APRA powers to be extended to non-banks

The Pascometer does it again. If you want a non-bank interest-only loan you’d better hurry:

A new power will be provided to APRA to make rules with respect to lending finance by non-ADI lenders, for the purpose of addressing financial stability risks. APRA will also be provided a power to issue directions to a non-ADI lender, in the case that it has, or is likely to, contravene a rule. Appropriate directions powers and penalties will also be introduced for a non-ADI lender that does, or fails to do, an act that results in the contravention of a direction from APRA.

As a result of these amendments, corporations whose business activities in Australia include the provision of finance, or have been identified as a class of corporations specified in a determination made by APRA, will become registrable corporations for the purposes of FSCODA.

This will widen the class of registrable corporations under the FSCODA and will ensure that all non-ADI lenders, within specified parameters, are captured by these amendments.
Corporations which are not considered to be registrable corporations for the purposes of the FSCODA will include those corporations: whose sum of assets in Australia, consisting of debts due to the corporation resulting from transactions entered into in the course of the provision of finance by the corporation, does not exceed $50,000,000 (or any greater or lesser amount as prescribed by regulations); and whose sum of the values of the principal amounts outstanding on loans or other financing, as entered into in a financial year, does not exceed $50,000,000 (or any other amount as prescribed by regulations).

It is important to note that these powers do not equate to ongoing regulation by APRA of non-ADI lenders. APRA will not prudentially regulate and supervise non-ADI lenders as it does ADIs.

Under the Banking Act 1959 (Banking Act), a body corporate that wishes to carry on ‘banking business’ in Australia may only do so if APRA has granted an authority to the body corporate for the purpose of carrying on that business. Once authorised by APRA, the body corporate is an authorised deposit-taking institution (ADI) and is subject to APRA’s prudential requirements and ongoing supervision.

There are other entities who, like ADIs, provide finance for various purposes within Australia, but are not considered to be conducting ‘banking business’ as they do not take deposits. Given there are no depositors to protect, these entities are not required to be licensed as ADIs and prudentially regulated by APRA. These non-ADI lenders currently only have to report data to APRA in certain circumstances.

Under current law, APRA has significant powers with which to address the financial stability risks posed by the lending activities of ADIs. For example, concerns in recent years about residential mortgage lending have led APRA to take specific prudential actions to reinforce sound residential mortgage lending practices by ADIs.

APRA currently has no such ability with respect to non-ADI lenders. This gap potentially undermines APRA’s ability to promote financial stability, as lending practices that APRA has curtailed or prohibited for ADIs may continue to be pursued by non-ADI lenders.

To address this gap, APRA will be given new rule making powers which apply to non-ADI lenders. These new powers will allow APRA to make rules relating to the lending activities of non-ADI lenders, where APRA has identified material risks of instability in the Australian financial system.

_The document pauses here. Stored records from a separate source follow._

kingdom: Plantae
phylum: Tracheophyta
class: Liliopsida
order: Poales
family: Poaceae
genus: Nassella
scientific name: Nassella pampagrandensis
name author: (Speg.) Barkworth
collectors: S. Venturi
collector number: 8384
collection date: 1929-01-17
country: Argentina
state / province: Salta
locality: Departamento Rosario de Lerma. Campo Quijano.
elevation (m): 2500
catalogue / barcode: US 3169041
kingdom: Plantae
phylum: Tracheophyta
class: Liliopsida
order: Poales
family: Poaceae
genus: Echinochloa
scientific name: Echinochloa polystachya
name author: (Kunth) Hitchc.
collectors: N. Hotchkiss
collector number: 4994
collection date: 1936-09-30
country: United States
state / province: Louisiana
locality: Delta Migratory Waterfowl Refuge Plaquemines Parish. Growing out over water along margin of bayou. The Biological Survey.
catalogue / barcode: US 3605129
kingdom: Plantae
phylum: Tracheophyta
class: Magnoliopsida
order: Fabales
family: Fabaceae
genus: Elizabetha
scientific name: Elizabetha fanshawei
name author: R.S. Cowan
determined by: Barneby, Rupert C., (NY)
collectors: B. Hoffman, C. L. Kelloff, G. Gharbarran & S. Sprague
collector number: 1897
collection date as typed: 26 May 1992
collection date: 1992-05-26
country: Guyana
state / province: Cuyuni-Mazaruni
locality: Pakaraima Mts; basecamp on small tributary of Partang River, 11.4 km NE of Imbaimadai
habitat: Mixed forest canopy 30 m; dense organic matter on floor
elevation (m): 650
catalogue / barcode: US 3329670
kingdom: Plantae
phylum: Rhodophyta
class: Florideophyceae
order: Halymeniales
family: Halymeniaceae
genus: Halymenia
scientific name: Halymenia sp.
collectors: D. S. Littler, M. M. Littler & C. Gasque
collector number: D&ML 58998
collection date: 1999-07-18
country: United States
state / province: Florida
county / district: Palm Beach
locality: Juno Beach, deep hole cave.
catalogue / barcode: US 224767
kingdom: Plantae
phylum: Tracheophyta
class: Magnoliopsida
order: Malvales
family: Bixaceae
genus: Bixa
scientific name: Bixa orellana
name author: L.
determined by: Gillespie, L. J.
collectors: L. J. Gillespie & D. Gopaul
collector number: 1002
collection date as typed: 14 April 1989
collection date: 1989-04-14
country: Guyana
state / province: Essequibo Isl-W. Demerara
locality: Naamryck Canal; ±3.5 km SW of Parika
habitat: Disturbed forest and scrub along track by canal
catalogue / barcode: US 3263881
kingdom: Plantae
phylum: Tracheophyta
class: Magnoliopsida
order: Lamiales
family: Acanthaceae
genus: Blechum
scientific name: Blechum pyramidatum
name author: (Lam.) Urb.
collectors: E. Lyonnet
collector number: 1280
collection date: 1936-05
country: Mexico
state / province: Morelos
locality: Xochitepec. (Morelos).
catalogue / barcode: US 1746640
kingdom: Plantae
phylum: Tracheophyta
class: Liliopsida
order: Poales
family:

These powers are narrow when compared to APRA’s powers over ADIs. This is an appropriate outcome, given there are no depositors to protect in non-ADI lenders. When exercising these powers, APRA will have to consider efficiency, competition, contestability and competitive neutrality consistent with section 8 of the Australian Prudential Regulation Authority Act 1998 (APRA Act).

A separate but related issue is APRA’s ability to collect data from registrable corporations under Financial Sector (Collection of Data) Act 2001 (FSCODA). The current definition of registrable corporation in section 7 of the FSCODA has limited APRA’s ability to collect data, as corporations which engage in material lending activity are occasionally technically not required to register. This has inhibited the ability of APRA and the Council of Financial Regulators (CFR) to properly monitor the financial stability implications of the non-ADI lender sector.

APRA’s ability to collect data from non-ADI lenders will be improved by an alteration of the definition of registrable corporations in FSCODA. The new definition will seek to capture entities who engage in material lending activity, irrespective of whether it is their primary business.

This will be the next tightening. The moment the legislation is passed, the current ADI macroprudential curbs will be extended to non-banks.

Comments

  1. “It is important to note that these powers do not equate to ongoing regulation by APRA of non-ADI lenders. APRA will not prudentially regulate and supervise non-ADI lenders as it does ADIs.”

    “These powers are narrow when compared to APRA’s powers over ADIs. This is an appropriate outcome, given there are no depositors to protect in non-ADI lenders”.

    APRA believes its role is to protect depositors from a run on a bank, not to stop people offering or accepting risky loans.

    • That is APRAs role.

      ASIC are the ones to stop people taking risky loans.

      These changes don’t look like they will cover P2P lending.

  2. The question in my mind around whether this will help or hurt is unresolved.

    Probably reduces down to the question of whether the Chinese and other foreigners will be allowed to continue buying to backfill he gap created by Australians locked out or finance. If they are – we are all doomed.

  3. Gee when will it be extended to corrupt Chinese money flooding in the county into real-estate.